きょうの文教経済委員協議会で明らかになったことですが、民間委託の試行を急ぐ背景には、行革推進大綱に基づくコスト削減があります。児童生徒数401人~550人規模、調理員5人の給食施設では、年間906万円の歳出削減が見込まれるといいます。調理部門を民間委託しても、市の直営時と同様のサービスが維持できますと説明していましたが、主食ひとつとっても説得力がありませんでした。自校炊飯している施設がどうなるかなどに不安が残りました。給食調理員の人たちが学校経営に参加し、児童生徒とのふれあいのなかで仕事をしていくことも大切なことです。しかし、これは努力事項になっている。そして、これまで学校給食に関する各種会議で、市内に委託できる業者が見当たらないとしていたのに、ここにきて、委託業者選定にあたっては、市内に本社があることを盛り込んだ選定方針を打ち出す。首を傾げたくなることがいくつもありました。

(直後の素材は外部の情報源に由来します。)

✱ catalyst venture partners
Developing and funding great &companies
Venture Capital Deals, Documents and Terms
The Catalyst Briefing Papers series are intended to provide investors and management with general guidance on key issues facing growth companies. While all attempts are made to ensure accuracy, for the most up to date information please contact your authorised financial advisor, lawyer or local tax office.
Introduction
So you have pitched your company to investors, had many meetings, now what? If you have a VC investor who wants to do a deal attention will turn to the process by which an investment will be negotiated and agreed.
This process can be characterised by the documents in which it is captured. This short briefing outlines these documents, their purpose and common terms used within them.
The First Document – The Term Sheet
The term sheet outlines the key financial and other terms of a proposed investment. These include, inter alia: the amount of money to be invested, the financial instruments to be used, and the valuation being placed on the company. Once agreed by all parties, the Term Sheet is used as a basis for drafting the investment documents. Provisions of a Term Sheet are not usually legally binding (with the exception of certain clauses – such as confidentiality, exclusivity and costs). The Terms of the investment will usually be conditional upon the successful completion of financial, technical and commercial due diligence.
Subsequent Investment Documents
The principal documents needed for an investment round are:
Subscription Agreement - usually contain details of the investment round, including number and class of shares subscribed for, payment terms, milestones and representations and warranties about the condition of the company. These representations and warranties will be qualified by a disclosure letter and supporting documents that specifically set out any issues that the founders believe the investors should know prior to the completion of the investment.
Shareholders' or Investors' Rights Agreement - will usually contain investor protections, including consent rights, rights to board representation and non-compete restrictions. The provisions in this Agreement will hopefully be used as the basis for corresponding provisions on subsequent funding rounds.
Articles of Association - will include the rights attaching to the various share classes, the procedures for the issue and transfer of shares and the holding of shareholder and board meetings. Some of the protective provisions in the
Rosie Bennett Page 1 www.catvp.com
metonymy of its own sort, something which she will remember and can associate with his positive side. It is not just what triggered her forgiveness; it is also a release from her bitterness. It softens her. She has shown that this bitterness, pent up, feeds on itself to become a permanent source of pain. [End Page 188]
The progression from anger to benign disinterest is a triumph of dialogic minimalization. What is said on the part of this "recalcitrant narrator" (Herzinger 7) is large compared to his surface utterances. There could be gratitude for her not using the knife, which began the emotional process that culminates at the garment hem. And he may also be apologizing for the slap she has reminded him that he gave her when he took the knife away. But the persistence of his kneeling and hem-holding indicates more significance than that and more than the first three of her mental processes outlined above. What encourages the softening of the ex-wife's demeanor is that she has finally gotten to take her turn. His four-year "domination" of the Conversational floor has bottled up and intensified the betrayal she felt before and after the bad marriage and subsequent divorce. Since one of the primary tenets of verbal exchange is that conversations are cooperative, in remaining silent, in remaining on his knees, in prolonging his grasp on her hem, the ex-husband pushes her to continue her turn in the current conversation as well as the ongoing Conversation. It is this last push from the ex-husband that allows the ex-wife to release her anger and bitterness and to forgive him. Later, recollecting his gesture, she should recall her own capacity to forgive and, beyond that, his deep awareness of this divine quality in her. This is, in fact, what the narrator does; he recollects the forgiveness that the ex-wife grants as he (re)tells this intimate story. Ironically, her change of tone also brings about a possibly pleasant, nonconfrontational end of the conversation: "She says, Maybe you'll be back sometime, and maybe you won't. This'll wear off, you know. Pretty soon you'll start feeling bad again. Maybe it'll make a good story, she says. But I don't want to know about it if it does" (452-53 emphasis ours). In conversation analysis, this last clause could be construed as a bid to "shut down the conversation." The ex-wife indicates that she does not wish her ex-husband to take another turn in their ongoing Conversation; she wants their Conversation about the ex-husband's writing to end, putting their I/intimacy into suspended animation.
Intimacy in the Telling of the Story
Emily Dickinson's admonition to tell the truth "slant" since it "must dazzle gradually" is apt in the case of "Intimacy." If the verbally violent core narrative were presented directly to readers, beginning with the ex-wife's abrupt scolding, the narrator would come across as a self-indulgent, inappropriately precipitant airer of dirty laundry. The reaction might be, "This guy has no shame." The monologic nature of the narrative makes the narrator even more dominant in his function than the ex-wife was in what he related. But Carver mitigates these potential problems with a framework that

食育基本法は、その前文において、食育は「生きる上での基本であって、知育、徳育及び体育の基礎となるべきもの」としています。学校給食は、この食育を推進するもっとも重要な場のひとつです。そこでいま、上越市の学校給食の歴史に残る新たな取り組みが始まろうとしている。全国ですでに先行して民間委託をすすめている所からは問題ありの声がたくさん聞こえてきています。いま、ここで一番大事なことは、関係者がじっくり時間をかけて話し合うことではないでしょうか。城北中学校の主人公は生徒です。生徒はどう思っているのでしょう。今回の試行は市内のすべての学校にも影響を与えていきます。市内の保護者の皆さんはどう考えておられるのでしょう。いま一度書きます。急いではなりません。